

How to use file utilities

Overview

In this example we will use the process_directory utility function to process a directory.

In order to simplify the application of filters bs-processor contains utilities for processing documents saved in files.

The file_util module has two main entry points: process_file and process_directory.

process_file takes as parameters the processor and the input and output file names.

process_directory is slightly more complex and it will be used in this example.

In this example we will use the input directory used by all other examples and we will output the result to a new directory output2 at the same level with input.

To keep the focus on the directory function we will keep things simple and use a filter processor that filters empty tags.

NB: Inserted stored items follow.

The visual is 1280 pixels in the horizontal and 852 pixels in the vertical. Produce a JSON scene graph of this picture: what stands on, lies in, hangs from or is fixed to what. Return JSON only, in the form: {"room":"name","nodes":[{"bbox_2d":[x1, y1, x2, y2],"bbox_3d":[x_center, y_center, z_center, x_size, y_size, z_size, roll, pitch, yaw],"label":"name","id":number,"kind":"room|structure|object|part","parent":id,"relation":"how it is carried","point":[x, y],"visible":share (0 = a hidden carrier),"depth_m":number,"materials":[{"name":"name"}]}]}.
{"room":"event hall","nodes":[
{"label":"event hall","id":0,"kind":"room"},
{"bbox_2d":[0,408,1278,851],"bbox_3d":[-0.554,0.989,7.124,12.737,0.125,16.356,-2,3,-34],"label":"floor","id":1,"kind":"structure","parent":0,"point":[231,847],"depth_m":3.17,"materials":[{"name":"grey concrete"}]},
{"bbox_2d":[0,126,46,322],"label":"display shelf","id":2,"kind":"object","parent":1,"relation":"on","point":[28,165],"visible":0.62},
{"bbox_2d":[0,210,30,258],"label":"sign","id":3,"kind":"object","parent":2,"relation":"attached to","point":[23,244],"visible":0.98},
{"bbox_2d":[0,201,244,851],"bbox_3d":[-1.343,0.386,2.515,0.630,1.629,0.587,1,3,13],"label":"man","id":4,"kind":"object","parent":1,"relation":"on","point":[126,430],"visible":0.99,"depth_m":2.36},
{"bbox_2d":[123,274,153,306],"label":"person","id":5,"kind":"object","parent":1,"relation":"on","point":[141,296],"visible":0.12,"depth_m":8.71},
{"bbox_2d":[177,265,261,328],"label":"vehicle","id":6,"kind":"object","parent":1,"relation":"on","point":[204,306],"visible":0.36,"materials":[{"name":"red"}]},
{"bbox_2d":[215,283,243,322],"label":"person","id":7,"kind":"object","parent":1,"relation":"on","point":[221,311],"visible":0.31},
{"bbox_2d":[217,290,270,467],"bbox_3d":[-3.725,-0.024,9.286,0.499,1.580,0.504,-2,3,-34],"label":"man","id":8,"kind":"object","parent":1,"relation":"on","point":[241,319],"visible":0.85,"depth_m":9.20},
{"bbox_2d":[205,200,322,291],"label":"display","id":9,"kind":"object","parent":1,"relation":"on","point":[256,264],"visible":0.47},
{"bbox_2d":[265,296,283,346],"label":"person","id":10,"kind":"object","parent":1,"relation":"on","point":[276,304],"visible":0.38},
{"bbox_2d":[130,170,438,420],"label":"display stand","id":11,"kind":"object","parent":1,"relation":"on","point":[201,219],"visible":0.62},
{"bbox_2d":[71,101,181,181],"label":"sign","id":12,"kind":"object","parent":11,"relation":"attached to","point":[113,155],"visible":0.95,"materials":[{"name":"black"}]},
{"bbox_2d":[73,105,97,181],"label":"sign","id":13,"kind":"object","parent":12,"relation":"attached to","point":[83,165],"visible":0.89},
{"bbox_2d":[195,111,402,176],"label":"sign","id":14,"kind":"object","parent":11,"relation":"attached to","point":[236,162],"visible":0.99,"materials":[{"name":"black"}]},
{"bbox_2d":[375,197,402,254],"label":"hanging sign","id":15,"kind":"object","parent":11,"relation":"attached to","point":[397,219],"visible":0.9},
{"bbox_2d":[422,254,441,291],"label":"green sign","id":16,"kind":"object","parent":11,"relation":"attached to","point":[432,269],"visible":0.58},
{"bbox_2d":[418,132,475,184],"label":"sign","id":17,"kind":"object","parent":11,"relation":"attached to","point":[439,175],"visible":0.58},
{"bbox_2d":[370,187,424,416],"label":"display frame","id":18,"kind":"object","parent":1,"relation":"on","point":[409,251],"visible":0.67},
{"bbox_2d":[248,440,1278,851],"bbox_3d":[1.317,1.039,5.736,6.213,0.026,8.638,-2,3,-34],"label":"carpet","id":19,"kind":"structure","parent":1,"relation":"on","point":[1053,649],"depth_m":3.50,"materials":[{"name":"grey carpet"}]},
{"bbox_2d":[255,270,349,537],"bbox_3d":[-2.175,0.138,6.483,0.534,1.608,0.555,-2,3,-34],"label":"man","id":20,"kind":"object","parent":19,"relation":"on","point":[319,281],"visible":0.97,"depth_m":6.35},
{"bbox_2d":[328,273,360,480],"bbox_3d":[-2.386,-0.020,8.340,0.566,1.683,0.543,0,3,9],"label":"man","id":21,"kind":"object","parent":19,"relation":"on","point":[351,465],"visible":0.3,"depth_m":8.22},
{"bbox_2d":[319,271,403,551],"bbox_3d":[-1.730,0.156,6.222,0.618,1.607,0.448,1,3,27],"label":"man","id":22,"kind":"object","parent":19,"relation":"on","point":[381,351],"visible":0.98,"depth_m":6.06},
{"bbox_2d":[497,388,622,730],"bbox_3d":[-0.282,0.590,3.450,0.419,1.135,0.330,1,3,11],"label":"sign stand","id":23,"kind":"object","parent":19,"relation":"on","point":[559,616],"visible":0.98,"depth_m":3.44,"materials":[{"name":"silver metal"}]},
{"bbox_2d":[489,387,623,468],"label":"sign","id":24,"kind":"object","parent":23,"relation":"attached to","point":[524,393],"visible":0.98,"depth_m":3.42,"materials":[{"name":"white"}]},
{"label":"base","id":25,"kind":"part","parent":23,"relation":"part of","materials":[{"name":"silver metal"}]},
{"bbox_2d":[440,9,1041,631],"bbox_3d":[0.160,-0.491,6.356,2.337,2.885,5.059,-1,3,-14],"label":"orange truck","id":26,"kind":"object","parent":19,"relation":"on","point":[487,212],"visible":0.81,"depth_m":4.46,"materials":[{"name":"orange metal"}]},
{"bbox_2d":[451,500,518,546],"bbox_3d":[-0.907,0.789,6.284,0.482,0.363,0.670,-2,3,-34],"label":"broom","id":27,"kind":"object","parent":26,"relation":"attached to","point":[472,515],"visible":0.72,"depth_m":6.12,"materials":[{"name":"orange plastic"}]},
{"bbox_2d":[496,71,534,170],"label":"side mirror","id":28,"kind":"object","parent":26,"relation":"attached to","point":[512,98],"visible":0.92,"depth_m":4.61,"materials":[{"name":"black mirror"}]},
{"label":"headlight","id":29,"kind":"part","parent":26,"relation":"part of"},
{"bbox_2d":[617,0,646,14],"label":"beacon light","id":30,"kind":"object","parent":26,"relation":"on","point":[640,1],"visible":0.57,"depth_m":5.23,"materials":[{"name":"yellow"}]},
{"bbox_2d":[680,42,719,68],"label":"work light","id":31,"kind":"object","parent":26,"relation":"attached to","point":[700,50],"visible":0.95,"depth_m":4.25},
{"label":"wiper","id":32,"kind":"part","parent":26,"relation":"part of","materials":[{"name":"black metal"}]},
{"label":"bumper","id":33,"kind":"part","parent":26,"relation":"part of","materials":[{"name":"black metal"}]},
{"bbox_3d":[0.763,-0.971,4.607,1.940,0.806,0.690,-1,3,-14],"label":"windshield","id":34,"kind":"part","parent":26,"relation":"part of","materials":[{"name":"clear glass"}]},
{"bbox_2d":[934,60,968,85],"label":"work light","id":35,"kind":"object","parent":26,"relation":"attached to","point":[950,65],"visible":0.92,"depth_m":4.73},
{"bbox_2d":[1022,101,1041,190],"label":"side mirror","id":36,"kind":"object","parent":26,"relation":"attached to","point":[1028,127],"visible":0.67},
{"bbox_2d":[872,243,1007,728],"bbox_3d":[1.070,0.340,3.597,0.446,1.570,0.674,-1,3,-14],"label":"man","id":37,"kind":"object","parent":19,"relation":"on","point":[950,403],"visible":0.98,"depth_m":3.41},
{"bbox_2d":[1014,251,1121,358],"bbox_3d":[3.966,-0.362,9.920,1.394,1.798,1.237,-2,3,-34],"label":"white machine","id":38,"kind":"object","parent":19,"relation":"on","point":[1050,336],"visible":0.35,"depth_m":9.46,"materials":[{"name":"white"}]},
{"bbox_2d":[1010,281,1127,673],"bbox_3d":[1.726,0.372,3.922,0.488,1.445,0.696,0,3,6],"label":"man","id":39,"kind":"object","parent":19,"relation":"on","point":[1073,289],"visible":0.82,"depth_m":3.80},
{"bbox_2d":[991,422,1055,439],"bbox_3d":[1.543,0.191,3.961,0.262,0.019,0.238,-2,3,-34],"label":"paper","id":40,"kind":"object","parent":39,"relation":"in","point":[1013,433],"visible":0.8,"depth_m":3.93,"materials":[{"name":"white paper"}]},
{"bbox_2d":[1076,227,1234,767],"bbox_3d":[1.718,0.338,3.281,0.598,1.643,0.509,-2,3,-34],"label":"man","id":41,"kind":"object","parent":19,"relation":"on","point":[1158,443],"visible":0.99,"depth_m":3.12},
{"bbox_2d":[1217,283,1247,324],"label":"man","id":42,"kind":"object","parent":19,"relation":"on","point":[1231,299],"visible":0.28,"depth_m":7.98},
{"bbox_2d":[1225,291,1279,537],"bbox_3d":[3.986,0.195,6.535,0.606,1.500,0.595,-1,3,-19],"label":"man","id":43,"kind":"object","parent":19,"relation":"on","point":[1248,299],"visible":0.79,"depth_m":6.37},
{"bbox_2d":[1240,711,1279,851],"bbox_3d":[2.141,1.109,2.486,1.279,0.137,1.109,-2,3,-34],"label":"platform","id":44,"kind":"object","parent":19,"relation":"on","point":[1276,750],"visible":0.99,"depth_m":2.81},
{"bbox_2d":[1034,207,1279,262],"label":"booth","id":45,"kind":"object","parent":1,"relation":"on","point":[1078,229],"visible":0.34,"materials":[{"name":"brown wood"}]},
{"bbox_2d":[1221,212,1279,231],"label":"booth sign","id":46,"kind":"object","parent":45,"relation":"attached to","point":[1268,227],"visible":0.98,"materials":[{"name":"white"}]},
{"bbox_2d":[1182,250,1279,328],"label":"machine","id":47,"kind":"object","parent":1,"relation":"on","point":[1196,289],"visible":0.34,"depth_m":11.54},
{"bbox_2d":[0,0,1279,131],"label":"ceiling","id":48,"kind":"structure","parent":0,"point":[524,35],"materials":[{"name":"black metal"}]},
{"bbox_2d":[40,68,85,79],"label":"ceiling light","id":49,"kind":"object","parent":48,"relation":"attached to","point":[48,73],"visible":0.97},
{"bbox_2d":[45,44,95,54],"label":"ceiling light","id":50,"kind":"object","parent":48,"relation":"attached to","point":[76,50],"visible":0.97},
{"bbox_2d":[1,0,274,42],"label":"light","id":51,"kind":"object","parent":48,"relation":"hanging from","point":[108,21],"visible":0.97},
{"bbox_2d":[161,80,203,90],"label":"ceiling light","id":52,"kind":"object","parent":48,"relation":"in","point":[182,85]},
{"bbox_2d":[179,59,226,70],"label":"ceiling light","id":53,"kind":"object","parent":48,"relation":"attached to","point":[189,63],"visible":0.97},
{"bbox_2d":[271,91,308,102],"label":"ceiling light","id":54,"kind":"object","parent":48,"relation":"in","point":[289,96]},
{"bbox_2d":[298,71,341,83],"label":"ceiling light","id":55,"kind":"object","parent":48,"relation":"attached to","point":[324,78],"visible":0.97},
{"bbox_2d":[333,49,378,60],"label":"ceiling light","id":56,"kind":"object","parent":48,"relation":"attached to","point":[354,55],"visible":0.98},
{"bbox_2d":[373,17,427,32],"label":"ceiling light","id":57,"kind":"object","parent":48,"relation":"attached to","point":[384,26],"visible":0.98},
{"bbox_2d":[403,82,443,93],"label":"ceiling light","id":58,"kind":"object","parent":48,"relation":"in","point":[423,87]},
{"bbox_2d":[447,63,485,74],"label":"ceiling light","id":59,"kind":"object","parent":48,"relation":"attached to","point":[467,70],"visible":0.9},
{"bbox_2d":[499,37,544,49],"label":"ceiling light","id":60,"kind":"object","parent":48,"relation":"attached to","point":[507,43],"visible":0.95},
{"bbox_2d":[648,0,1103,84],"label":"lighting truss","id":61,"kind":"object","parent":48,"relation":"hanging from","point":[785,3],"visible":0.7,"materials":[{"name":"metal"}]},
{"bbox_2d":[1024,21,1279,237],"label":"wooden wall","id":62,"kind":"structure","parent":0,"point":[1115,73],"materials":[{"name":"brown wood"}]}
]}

from bs_processors.predicate import is_empty_p
from bs_processors import filter_factory
filter_empty = filter_factory(is_empty_p)

In order to do our processing we'll use the following code:

import util
from bs_processors.utils.file_util import process_directory

def main():
    input_dir = util.relative_to_absolute_path_name(__file__, "input")
    output_dir = util.relative_to_absolute_path_name(__file__, "output2")
    process_directory(filter_empty,'html.parser', input_dir, output_dir,"*.html")

This will run all files that match *.html through the filter_empty processor and put the result in the output2 directory.

process_directory will recreate the structure of the input directory in the output directory ( subdirectories from input will become subdirectories in output).